#### [TESTO MOSTRATO]
------------------------------------------------

Dal punto di vista tecnico l’unico danno è che possa fondere il nocciolo. Se così sarà, in ogni caso, non si verificherà alcuna “sindrome cinese”, d’altronde non c’è stata neppure a Cernobyl. La dispersione nell’aria dello iodio 131, invece, rappresenta il principale pericolo per la salute dell’uomo, nello specifico impatterebbe sul funzionamento della tiroide. Questa ghiandola, infatti, è una sorta di spugna che assorbe lo iodio – elemento chimico alla base della produzione di ormoni da parte dell’organo – incamerandolo senza ‘filtro’ (quindi senza distinzione tra quello radioattivo da quello innocuo) col rischio di far sviluppare forme tumorali.
Quali sono stati i problemi tecnici che hanno mandato in tilt il sistema dei reattori?
I problemi per le unità ad acqua bollente installate nel sito giapponese di Fukushima si sono posti perché i sistemi di asportazione del calore residuo non erano di tipo passivo e, al venir meno dell’erogazione della rete e dei generatori diesel di emergenza, che sembra siano stati danneggiati dall’onda di maremoto, non è stato possibile asportare in altro modo il calore residuo, che è sfuggito al controllo. Peraltro, il sottosistema a corrente continua alimentato da batterie di limitata autonomia non era in grado di adempiere alla funzione adeguatamente, in quanto sembra concepito per il tamponamento momentaneo di una mancanza di corrente alternata.

------------------------------------------------

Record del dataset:
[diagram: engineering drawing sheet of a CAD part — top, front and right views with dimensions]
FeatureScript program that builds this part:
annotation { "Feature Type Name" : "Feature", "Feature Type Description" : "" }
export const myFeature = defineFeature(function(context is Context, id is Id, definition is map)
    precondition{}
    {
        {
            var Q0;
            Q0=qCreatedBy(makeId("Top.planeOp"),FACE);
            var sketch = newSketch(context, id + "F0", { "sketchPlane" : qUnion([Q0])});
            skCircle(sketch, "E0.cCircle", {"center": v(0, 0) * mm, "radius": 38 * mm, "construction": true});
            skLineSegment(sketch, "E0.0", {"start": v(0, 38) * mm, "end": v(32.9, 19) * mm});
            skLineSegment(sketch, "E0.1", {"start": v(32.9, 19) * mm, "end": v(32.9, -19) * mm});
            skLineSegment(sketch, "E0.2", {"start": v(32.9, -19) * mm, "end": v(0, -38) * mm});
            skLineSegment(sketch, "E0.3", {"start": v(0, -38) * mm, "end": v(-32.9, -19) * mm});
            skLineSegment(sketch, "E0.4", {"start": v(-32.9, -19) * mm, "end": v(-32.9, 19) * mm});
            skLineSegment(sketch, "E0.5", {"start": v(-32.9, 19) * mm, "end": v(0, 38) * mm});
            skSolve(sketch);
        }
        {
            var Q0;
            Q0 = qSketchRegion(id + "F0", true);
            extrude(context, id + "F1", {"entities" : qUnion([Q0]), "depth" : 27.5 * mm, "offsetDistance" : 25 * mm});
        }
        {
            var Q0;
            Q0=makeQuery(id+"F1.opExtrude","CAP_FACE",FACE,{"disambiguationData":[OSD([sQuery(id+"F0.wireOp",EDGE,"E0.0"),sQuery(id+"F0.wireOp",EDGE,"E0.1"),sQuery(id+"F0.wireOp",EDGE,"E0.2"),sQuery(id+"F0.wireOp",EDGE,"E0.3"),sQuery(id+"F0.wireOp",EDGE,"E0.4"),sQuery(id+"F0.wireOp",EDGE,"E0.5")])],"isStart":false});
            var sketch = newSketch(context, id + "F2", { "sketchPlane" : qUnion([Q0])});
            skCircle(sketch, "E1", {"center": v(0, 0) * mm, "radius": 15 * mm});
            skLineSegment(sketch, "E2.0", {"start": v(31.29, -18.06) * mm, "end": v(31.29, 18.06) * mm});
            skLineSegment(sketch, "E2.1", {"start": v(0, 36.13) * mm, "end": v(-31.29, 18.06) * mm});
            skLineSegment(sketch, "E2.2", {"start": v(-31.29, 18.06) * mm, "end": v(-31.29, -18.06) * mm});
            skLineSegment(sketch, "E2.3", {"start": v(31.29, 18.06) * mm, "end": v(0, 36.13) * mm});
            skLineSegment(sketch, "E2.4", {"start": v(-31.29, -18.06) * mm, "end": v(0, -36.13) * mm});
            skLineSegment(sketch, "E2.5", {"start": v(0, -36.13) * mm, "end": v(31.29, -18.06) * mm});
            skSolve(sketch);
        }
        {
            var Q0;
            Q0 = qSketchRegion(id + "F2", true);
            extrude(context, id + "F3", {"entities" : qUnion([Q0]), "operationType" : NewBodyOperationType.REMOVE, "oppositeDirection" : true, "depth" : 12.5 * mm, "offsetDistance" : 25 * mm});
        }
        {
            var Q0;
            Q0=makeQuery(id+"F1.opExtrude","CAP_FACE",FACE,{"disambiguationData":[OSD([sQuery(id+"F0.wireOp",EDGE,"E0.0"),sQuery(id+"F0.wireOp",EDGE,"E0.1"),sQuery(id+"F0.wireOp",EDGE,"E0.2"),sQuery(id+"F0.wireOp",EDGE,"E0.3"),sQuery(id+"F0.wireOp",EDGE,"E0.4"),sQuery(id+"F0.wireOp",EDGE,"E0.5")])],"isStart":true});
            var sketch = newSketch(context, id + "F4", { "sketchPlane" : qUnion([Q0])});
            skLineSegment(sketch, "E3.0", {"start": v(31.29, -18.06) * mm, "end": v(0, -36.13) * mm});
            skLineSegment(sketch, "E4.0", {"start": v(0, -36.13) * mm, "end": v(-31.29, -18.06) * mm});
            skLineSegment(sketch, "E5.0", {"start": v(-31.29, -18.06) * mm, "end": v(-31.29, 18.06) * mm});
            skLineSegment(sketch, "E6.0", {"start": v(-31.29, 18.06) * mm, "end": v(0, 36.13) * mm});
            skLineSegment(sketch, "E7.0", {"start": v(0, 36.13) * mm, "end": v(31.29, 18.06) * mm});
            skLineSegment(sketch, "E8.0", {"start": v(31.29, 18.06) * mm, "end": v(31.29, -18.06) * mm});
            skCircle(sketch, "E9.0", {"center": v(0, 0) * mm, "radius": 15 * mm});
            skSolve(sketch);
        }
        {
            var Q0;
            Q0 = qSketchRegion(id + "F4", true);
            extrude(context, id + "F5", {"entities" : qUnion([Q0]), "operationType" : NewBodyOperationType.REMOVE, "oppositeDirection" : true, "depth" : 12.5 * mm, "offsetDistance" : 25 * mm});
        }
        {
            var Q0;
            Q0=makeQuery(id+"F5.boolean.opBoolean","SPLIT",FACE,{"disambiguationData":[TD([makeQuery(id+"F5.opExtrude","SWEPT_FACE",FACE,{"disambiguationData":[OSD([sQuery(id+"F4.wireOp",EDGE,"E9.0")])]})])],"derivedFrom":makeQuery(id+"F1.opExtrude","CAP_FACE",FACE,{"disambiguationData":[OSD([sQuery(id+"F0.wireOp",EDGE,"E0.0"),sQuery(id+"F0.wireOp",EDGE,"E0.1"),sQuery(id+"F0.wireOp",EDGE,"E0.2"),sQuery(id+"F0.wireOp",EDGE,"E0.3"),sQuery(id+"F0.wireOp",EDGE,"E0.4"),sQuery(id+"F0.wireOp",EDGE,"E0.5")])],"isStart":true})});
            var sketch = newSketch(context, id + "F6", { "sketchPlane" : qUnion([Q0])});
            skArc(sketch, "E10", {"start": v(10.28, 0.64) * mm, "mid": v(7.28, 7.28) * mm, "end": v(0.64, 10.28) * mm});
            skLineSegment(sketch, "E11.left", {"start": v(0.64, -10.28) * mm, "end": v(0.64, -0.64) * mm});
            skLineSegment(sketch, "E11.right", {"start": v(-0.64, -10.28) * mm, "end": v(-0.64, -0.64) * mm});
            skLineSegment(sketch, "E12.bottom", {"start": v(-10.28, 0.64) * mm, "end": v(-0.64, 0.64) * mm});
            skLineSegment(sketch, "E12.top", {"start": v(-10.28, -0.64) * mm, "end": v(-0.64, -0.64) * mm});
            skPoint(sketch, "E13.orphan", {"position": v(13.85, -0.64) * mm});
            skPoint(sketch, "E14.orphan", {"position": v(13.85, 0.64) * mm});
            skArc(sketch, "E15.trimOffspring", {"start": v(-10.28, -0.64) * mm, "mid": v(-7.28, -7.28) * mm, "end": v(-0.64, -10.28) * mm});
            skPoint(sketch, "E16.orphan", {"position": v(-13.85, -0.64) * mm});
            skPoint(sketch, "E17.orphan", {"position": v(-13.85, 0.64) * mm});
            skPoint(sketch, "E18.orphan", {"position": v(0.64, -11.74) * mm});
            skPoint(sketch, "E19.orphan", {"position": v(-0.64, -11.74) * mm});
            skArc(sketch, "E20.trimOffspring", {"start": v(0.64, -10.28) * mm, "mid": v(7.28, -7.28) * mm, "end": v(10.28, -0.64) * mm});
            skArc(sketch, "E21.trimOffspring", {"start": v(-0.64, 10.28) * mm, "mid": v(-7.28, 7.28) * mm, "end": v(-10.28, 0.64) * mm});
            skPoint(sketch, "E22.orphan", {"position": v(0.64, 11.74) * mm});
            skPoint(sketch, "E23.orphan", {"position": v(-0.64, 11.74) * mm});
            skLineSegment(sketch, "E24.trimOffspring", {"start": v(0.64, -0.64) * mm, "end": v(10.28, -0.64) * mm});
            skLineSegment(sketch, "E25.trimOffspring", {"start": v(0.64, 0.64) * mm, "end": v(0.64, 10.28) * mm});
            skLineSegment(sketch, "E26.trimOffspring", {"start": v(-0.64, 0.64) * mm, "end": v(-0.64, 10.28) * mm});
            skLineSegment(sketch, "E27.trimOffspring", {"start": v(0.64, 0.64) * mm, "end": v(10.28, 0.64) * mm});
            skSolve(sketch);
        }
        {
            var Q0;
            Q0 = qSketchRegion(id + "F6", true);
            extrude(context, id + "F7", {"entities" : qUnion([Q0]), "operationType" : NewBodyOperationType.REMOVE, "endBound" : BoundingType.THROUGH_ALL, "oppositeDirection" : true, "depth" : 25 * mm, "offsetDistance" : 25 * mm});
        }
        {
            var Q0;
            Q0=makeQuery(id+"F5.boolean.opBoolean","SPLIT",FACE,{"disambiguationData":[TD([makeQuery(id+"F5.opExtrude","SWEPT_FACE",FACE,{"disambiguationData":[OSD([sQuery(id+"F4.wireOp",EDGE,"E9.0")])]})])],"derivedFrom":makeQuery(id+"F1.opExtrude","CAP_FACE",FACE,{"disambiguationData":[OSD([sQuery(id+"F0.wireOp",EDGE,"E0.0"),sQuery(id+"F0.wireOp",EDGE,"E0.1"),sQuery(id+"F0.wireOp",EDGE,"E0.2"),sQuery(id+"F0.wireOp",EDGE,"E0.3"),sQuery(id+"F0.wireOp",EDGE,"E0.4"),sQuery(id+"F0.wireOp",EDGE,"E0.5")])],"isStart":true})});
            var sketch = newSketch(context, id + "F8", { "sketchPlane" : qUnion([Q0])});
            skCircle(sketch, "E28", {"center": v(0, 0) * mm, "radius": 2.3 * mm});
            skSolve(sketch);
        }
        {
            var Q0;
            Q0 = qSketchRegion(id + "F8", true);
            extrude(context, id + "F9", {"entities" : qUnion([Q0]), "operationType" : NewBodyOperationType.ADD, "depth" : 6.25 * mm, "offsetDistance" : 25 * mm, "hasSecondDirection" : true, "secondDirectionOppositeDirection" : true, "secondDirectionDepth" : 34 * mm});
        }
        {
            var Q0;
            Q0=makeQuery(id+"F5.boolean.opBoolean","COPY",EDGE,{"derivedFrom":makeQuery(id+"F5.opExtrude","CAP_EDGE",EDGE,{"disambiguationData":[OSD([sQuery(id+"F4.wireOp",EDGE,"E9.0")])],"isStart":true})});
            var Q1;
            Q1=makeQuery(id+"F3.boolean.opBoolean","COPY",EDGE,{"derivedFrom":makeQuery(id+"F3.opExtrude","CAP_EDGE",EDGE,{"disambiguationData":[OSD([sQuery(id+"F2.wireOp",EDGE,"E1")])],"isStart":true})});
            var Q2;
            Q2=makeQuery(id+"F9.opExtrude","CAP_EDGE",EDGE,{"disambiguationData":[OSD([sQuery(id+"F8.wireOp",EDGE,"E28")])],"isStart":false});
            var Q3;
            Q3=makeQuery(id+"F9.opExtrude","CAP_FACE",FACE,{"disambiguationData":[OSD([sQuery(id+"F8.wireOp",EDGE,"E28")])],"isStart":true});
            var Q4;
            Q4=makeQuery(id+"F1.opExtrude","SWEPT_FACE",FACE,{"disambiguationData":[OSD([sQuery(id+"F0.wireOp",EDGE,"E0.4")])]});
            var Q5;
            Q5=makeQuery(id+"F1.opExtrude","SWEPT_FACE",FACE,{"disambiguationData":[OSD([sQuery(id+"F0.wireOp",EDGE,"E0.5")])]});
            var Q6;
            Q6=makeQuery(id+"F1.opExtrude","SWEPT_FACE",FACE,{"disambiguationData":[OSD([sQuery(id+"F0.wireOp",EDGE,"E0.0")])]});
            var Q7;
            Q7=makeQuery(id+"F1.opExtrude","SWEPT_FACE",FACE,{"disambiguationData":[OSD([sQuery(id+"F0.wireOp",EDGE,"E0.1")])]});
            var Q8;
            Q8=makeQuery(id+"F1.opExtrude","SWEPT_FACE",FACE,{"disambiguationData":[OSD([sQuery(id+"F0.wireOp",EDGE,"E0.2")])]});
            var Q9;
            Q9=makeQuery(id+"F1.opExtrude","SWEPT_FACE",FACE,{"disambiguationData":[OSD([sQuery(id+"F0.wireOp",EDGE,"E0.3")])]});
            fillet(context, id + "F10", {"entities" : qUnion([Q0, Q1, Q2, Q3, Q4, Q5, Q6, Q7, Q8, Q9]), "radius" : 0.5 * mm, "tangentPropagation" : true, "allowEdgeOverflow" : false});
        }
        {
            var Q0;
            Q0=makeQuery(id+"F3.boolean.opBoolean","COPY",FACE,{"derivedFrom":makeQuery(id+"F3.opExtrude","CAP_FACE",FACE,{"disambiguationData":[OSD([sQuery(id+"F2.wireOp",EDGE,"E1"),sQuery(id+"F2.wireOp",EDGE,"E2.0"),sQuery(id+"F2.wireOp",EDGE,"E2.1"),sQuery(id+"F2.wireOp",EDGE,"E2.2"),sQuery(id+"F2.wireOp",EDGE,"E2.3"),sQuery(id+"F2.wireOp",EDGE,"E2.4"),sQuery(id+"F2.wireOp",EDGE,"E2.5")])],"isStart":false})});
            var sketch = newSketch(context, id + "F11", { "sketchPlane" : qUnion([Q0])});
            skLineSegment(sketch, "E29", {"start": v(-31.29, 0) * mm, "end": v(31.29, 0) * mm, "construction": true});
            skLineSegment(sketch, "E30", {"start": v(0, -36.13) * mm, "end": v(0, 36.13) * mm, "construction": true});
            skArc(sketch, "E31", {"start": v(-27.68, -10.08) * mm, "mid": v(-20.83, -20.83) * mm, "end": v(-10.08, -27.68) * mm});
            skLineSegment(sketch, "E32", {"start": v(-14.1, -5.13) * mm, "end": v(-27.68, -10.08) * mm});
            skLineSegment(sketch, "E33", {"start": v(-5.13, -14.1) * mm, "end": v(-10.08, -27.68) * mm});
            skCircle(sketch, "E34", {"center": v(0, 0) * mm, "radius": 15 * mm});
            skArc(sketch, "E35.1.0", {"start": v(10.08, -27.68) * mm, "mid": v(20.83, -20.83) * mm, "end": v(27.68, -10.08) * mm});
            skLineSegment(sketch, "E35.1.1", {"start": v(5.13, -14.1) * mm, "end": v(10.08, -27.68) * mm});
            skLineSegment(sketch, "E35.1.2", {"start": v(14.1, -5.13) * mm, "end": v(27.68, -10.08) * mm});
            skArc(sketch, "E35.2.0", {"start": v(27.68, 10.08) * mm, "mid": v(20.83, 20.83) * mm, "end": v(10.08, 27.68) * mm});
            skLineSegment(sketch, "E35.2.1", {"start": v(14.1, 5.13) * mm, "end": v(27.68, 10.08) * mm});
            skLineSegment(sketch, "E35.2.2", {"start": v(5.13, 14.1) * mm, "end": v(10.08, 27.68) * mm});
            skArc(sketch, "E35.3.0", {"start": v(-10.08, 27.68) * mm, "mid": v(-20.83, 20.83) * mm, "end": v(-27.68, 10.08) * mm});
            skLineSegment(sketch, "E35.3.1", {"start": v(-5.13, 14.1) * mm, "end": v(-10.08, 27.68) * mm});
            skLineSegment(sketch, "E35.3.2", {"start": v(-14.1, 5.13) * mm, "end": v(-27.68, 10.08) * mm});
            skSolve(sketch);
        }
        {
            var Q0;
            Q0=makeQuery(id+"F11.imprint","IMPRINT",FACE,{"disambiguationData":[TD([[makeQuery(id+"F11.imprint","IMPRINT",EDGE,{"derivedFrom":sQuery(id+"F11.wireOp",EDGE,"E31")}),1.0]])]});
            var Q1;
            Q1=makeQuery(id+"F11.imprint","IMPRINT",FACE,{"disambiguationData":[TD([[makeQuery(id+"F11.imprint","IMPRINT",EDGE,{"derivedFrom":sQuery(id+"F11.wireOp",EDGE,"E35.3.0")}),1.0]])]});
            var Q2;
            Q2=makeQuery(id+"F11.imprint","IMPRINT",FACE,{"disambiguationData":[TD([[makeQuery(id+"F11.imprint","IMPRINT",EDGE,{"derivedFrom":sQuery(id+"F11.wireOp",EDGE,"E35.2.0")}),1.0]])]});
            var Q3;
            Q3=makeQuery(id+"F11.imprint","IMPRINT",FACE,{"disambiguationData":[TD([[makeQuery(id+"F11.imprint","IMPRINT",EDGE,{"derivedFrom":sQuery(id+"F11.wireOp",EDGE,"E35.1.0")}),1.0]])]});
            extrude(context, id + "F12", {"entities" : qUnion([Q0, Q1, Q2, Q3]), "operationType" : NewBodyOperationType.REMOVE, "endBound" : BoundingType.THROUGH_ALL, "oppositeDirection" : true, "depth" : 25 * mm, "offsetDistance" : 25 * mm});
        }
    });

------------------------------------------------

#### [COMPITI ED ESERCIZI]
(a) Rispondi a queste domande sul testo su Fukushima:
(i) Quale elemento disperso nell'aria rappresenta il principale pericolo per la salute dell'uomo?
(ii) Di che tipo erano le unità installate nel sito giapponese di Fukushima?
(iii) Da che cosa sembra siano stati danneggiati i generatori diesel di emergenza?
(b) Riporta senza alcuna modifica il tratto del testo su Fukushima che va da "Dal punto di" fino a "sistema dei reattori?".
Per rispondere serve soltanto il testo, non il materiale.

#### [RISPOSTE SCRITTE]
(a)
(i) Lo iodio 131.
(ii) Erano unità ad acqua bollente.
(iii) Dall'onda di maremoto.

(b)
Dal punto di vista tecnico l’unico danno è che possa fondere il nocciolo. Se così sarà, in ogni caso, non si verificherà alcuna “sindrome cinese”, d’altronde non c’è stata neppure a Cernobyl. La dispersione nell’aria dello iodio 131, invece, rappresenta il principale pericolo per la salute dell’uomo, nello specifico impatterebbe sul funzionamento della tiroide. Questa ghiandola, infatti, è una sorta di spugna che assorbe lo iodio – elemento chimico alla base della produzione di ormoni da parte dell’organo – incamerandolo senza ‘filtro’ (quindi senza distinzione tra quello radioattivo da quello innocuo) col rischio di far sviluppare forme tumorali.
Quali sono stati i problemi tecnici che hanno mandato in tilt il sistema dei reattori?